- _Task details_:
For the entries below, print exactly the lines between the line holding "虚拟节点的 next 指针即可。" and the line holding "除了这个，求链表的交点也是快", inclusive, and nothing else.

- _Stored data entries_:
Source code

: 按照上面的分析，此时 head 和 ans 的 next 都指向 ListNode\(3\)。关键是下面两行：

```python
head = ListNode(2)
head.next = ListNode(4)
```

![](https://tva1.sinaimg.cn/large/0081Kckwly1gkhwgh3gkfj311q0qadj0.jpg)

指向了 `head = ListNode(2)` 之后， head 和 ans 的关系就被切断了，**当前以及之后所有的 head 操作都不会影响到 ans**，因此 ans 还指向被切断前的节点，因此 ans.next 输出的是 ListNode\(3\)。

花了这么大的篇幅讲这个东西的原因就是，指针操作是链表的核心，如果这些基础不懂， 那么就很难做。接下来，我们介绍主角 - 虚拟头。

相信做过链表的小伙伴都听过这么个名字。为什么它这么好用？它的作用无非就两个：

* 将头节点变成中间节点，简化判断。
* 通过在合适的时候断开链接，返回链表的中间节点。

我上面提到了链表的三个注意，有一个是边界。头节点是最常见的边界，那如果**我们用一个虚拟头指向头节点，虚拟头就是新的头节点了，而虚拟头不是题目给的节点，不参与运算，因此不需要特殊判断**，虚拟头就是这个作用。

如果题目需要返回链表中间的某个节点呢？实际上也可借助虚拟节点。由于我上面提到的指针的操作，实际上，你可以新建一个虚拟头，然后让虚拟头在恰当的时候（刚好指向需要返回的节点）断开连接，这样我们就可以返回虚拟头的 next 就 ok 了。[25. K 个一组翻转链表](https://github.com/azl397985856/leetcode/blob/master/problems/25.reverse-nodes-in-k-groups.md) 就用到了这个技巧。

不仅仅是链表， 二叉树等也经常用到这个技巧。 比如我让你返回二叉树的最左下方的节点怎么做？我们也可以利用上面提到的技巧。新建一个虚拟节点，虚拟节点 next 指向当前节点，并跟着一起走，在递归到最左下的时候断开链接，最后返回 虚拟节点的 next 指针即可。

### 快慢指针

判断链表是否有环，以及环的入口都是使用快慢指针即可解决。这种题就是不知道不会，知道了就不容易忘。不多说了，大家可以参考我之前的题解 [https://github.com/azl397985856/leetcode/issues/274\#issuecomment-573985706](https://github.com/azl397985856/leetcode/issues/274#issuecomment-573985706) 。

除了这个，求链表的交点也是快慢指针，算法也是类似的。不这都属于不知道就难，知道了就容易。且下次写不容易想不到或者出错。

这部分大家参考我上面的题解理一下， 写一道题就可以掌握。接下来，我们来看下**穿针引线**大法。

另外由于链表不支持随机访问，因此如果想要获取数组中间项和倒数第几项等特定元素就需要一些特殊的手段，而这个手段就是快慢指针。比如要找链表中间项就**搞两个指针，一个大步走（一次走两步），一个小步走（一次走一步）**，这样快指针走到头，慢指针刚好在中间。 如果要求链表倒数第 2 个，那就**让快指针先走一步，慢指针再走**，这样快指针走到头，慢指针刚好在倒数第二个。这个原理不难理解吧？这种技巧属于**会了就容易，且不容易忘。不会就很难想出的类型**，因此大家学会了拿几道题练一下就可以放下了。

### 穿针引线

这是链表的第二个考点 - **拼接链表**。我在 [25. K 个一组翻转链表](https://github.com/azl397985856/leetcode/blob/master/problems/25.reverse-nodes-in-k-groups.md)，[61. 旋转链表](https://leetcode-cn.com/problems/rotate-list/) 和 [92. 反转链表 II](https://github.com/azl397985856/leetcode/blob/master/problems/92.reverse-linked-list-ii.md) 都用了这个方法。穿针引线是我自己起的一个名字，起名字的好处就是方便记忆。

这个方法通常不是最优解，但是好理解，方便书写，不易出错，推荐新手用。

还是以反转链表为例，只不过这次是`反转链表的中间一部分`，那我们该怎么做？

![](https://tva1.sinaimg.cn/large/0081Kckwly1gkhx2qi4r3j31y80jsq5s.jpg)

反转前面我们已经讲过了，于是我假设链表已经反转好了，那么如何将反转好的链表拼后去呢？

- _Answer for this exercise_:
不仅仅是链表， 二叉树等也经常用到这个技巧。 比如我让你返回二叉树的最左下方的节点怎么做？我们也可以利用上面提到的技巧。新建一个虚拟节点，虚拟节点 next 指向当前节点，并跟着一起走，在递归到最左下的时候断开链接，最后返回 虚拟节点的 next 指针即可。

### 快慢指针

判断链表是否有环，以及环的入口都是使用快慢指针即可解决。这种题就是不知道不会，知道了就不容易忘。不多说了，大家可以参考我之前的题解 [https://github.com/azl397985856/leetcode/issues/274\#issuecomment-573985706](https://github.com/azl397985856/leetcode/issues/274#issuecomment-573985706) 。

除了这个，求链表的交点也是快慢指针，算法也是类似的。不这都属于不知道就难，知道了就容易。且下次写不容易想不到或者出错。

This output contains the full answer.